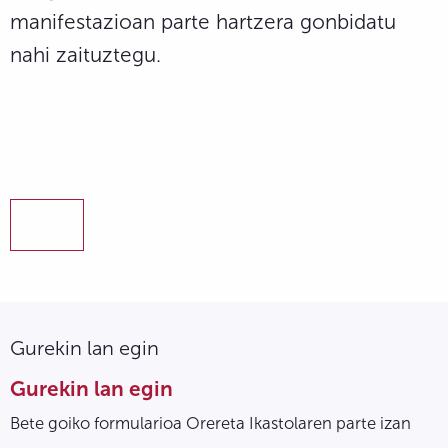
manifestazioan parte hartzera gonbidatu
nahi zaituztegu.
Gurekin lan egin
Gurekin lan egin
Bete goiko formularioa Orereta Ikastolaren parte izan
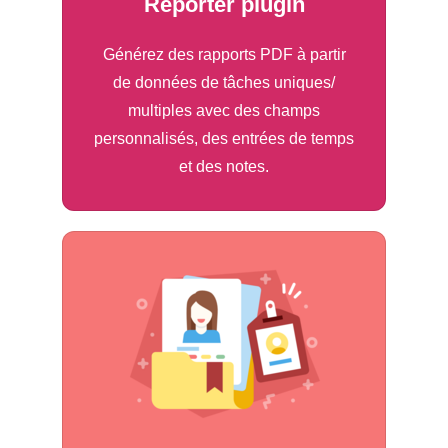
Reporter plugin
Générez des rapports PDF à partir
de données de tâches uniques/
multiples avec des champs
personnalisés, des entrées de temps
et des notes.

-=-=-

Exercise — Every record must be duplicated exactly, except for the pictures, which are left out.

Task solution —
manifestazioan parte hartzera gonbidatu
nahi zaituztegu.
Gurekin lan egin
Gurekin lan egin
Bete goiko formularioa Orereta Ikastolaren parte izan
Reporter plugin
Générez des rapports PDF à partir
de données de tâches uniques/
multiples avec des champs
personnalisés, des entrées de temps
et des notes.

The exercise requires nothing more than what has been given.